Der Trend zum Heimaturlaub hält sich und ist auch vollkommen plausibel. Deutschland ist schön und ein nahes Reiseziel bietet im Hinblick auf die Unwägbarkeiten der Reisebranche weniger böse Überraschungen. So ist beispielsweise kein Reiseveranstalter wie GTI Reisen involviert, der plötzlich Pleite gehen könnte. Im Jahr 2021 war Deutschland das beliebteste Reiseziel der Deutschen, besagte eine Analyse von HomeToGo, einem Marktplatz für Ferienunterkünfte. Dabei nannten 44,4 Prozent der Teilnehmer die Heimat als Urlaubsziel. Gegenüber dem Vorjahr was dies eine Steigerung von 61 Prozent. An der Spitze der beliebten deutschen Reiseziele tummeln sich dabei Ostsee, Nordsee sowie Bayern. Die Ferienwohnung mausert sich dabei ebenso zum Trend. Besonders für Familien ist sie eine ideale, flexiblere Alternative zum Hotel.

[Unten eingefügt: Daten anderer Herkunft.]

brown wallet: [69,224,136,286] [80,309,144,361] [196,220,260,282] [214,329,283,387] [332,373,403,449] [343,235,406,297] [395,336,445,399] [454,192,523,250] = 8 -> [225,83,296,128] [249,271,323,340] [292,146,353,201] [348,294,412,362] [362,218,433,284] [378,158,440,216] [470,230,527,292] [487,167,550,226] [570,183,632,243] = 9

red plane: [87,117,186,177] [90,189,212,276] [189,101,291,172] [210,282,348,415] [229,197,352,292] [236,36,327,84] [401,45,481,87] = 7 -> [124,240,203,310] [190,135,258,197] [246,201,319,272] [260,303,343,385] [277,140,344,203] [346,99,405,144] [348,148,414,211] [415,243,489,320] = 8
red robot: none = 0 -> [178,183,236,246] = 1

Unternehmen wie GTI Reisen müssen sich angesichts veränderter Reisebedürfnisse anpassen

Das Verlangen nach Erlebnissen und Erholung ist nach den anstrengenden Pandemiemonaten groß. Zudem steht eine volle Reisekasse zur Verfügung, da im Großen auf Ausgaben verzichtet wurde. Beliebte Innerdeutsche Urlaubsziele waren im vergangenen Jahr schnell ausgebucht. „Revenge Travel“ hieß das Motto. Die Bedürfnisse der Verbraucher verändern sich dabei insgesamt. Darauf hat unter anderem die neue Arbeitnehmerflexibilität Einfluss. Mit der immer stärkeren Verknüpfung von Arbeit und Reisen, ändern sich die Anforderungen an Unterkunft und Transportmittel.

Anpassung an Flexibilität ist erforderlich

Herausforderung für Anbieter: eine Mischung aus Arbeitsplatz und Unterkunft – mit kurz- oder langfristiger Buchungsmöglichkeit – ins Angebot zu integrieren. Durchgängig hohe Auslastungszahlen von Serviced Apartements sowie die hohe Nachfrage nach Ferienwohnungen beweisen den Bedarf der Verbraucher. Flexibilität wird nun auch bei Reisedaten und Stornierungskonditionen gewünscht. Im Jahr 2021 konnte HomeToGo eine um 600 Prozent häufigere Suche nach einer flexiblen Buchung verzeichnen als noch im Jahr zuvor.